Des centaines de personnes ont manifesté lundi 6 février à Lagos pour protester contre la politique économique du gouvernement nigérian et réclamer des solutions à la récession qui frappe le géant ouest-africain.

Environ 500 personnes se sont rassemblées en début de matinée au Stade national de la capitale économique nigériane, brandissant des pancartes « Les chômeurs ont faim et sont en colère » ou encore « Je ne me tairais plus ». Les manifestants ont ensuite entamé une marche pacifique en direction du Théâtre national, aux rythmes de tambours et de trompettes, en chantant « Assez, c’est assez ! ». La manifestation était encadrée par un très important dispositif policier, tandis qu’un hélicoptère de la police nationale tournait dans le ciel.

« Tout coûte très cher aujourd’hui. Le prix de la nourriture, le prix de l’essence a augmenté… Nous souffrons mais les politiciens s’en fichent ! », s’emporte un étudiant, Elias Ozikpu, affirmant que le prix d’un sac de riz est passé de 6 000 nairas (18 euros) à 22 000 nairas (65 euros) à cause de l’inflation. « Il y a deux ans nous avons élu un nouveau gouvernement parce que le précédent, celui de [Goodluck] Jonathan, était corrompu. Mais nous ne voyons pas de changement, c’est encore pire maintenant », a ajouté le jeune homme.

A l’origine de l’appel à manifester, la star d’afro-pop 2Face avait fait marche arrière dimanche, invoquant des raisons de sécurité pour annuler le rassemblement, qui avait auparavant été interdit par la police.

« Chers Nigérians, après consultations, il apparaît que la manifestation #OneVoice prévue à Lagos et Abuja le lundi 6 février est sérieusement menacée de détournement par des intérêts qui ne sont pas en ligne avec nos idéaux », avait affirmé la star dans un clip diffusé sur son compte Instagram. « Le message que je veux faire passer ne vaut pas de mettre en danger la vie d’un seul Nigérian », avait-il dit. Mais son initiative, rare de la part d’une célébrité au Nigeria, avait reçu un large soutien populaire, et plusieurs organisations de la société civile ont décidé malgré tout de maintenir la marche, appelant les Nigérians à se rassembler via les réseaux sociaux, avec le mot d’ordre #IStandWithNigeria.

Buhari à l’étranger

Dans les rues d’Abuja ce lundi, les Nigérians s’interrogeaient aussi sur l’état de santé du président nigérian Muhammadu Buhari, qui a repoussé son retour de vacances au Royaume-Uni pour raisons médicales, laissant le champ libre aux pires rumeurs.

L’ancien général de l’armée, âgé de 74 ans, devait initialement reprendre le travail dans la matinée à Abuja, la capitale administrative du Nigeria. Mais, dimanche soir, son cabinet a annoncé qu’il prolongerait son séjour à Londres sur recommandation de ses médecins, en attendant les résultats d’une série d’examens médicaux effectués à l’occasion de ses congés.

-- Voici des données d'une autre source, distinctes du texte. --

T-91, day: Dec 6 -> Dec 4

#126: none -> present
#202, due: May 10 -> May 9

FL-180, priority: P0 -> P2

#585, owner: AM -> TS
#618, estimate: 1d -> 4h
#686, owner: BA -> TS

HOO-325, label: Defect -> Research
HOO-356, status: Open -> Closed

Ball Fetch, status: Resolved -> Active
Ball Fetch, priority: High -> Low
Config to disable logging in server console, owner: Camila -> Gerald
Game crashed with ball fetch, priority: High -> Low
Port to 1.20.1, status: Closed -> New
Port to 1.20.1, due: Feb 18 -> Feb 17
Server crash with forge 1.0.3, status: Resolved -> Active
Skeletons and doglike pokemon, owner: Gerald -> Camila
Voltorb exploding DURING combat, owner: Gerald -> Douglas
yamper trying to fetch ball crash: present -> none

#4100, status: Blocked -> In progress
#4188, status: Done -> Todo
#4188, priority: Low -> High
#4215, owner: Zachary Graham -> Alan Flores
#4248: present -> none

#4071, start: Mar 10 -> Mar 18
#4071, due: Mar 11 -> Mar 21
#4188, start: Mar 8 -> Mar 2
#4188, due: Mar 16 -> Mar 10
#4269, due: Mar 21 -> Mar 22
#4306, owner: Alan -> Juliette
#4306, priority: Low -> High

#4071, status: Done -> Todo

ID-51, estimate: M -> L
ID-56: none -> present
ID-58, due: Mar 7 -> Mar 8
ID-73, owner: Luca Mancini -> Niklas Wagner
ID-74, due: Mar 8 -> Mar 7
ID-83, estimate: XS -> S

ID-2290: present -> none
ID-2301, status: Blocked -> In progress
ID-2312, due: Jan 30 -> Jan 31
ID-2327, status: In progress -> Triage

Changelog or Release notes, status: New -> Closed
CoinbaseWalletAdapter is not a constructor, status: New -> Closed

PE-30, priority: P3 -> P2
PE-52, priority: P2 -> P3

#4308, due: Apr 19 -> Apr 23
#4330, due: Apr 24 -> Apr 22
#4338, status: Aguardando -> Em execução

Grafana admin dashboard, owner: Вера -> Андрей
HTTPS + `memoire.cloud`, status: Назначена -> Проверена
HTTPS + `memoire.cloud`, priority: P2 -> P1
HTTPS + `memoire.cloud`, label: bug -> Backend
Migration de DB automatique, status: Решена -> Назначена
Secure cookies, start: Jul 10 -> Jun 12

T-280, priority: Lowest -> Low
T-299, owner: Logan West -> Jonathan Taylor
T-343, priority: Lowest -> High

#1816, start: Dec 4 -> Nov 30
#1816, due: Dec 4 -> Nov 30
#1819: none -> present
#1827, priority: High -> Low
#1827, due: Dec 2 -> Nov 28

Aucun calendrier n’a été communiqué concernant son retour prévu et aucun détail donné sur les examens subis par le chef de l’Etat, absent depuis le 19 janvier. Le gouvernement nigérian peine à convaincre que le président se porte bien et a même dû démentir à plusieurs reprises des rumeurs persistantes sur les réseaux sociaux et dans les médias, selon lesquelles il serait gravement malade, voire décédé pendant son séjour.

La santé du chef de l’Etat est une question sensible au Nigeria. En 2010, le président Umaru Yar’Adua est décédé de problèmes rénaux, longtemps cachés au grand public. Son hospitalisation à l’étranger avait déclenché des mois d’incertitude politique, jusqu’à sa mort qui a finalement porté au pouvoir le deuxième personnage de l’Etat, Goodluck Jonathan. Certes, l’administration Buhari n’a pas caché le fait que le président devait se faire soigner : en juin 2016, son voyage à Londres pour soigner une infection persistante de l’oreille interne avait été rendu public.

Le président a également annoncé en janvier qu’il devait se soumettre à des « bilans de routine ». Mais Buhari et son parti, l’All Progressives Congress (APC), n’ont pas réussi à mettre un terme aux rumeurs les plus pessimistes. Le vice-président Yemi Osinbajo, assurant l’intérim, a ajouté qu’il n’y a pas de vacance du pouvoir.